Sie trägt einen kupferfarbenen Mantel mit dunklen Zeichen darauf und ist eine sehr voluminöse Erscheinung mit recht großer blonder Frisur und in meinen zufallenden Augen ähnelt sie plötzlich dem babylonischen König Belshazzar, so wie ihn Rembrandt in einem seiner berühmtesten Gemälde darstellte. Das kommt mir wohl in den Sinn, weil ich am Morgen in der Babylon-Ausstellung im British Museum war.
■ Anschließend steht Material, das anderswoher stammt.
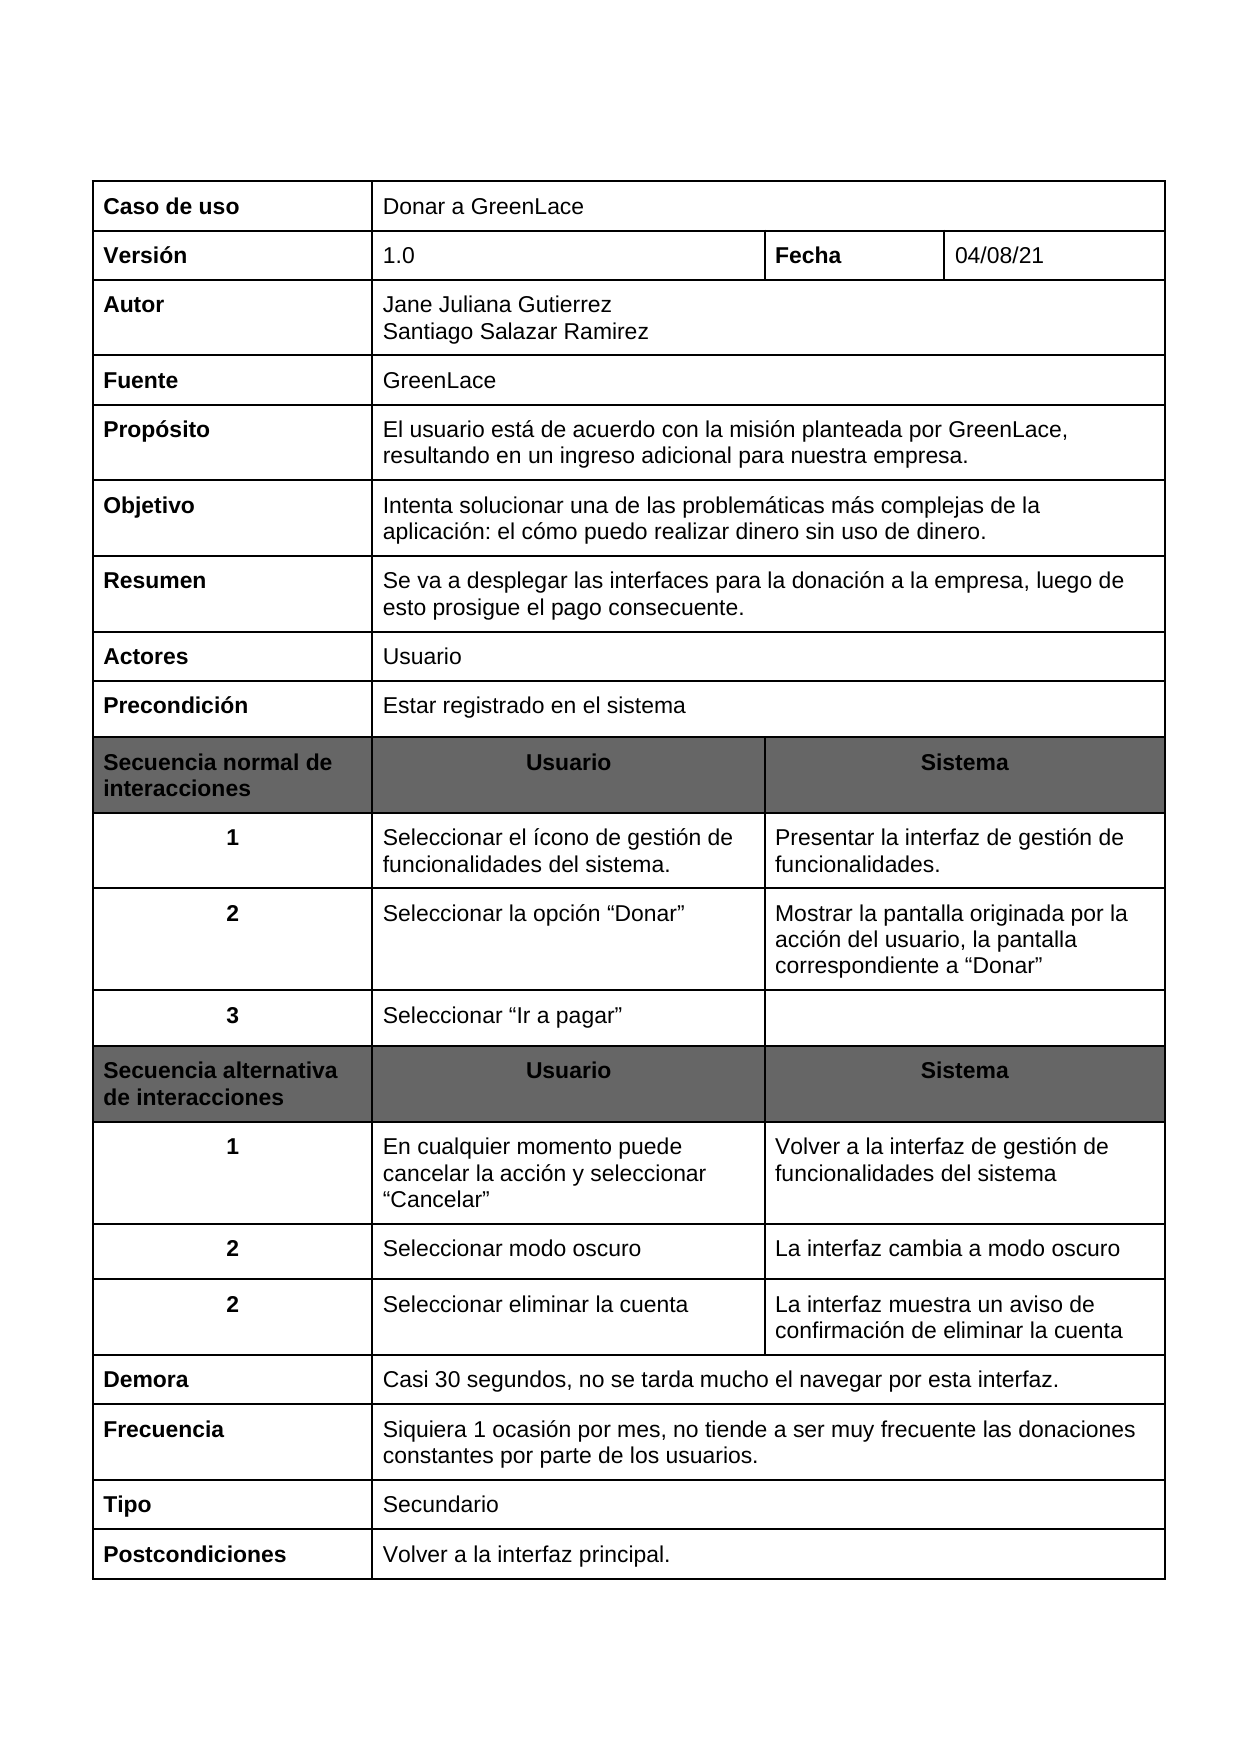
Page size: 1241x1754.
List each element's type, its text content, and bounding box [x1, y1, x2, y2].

Dort widmet man eine ganze Ecke dieser Geschichte und dort wird, wenn auch nur in Form einer Farbfotografie, auf das Rembrandt-Bild verwiesen. Belshazzar im güldenen Mantel, erschrocken auf die Zeichen an der Wand (»The writing is on the wall!«) deutend.

Daneben hängt dann, im Original und in all seiner Pracht, John Martins »Belshazzar’s Feast«, auch hier is the writing on the wall, wenn auch weiter weg, am Ende des Prachtsaals. Und ganz im Hintergrund, im Dunkel, der Turm zu Babel, im kegelförmigen Bruegel-Style.

Brian Sewell ist von Martins Arbeit in Öl nicht so besonders angetan, er nennt das Werk in seinem Babylon-Review eine »crude and ugly illustration«, aber dem muss man ja nicht folgen. Ich versuche jedenfalls meine crude and ugly Halbschlaf­assoziationen loszuwerden, auch wenn das nur durch einen kurzen Moment des Schlafs gelingt. Im zweiten Teil, nach der Pause, bin ich endlich wieder fit für »Death and Transfiguration«, meiner Hauptmotivation für den heutigen Besuch.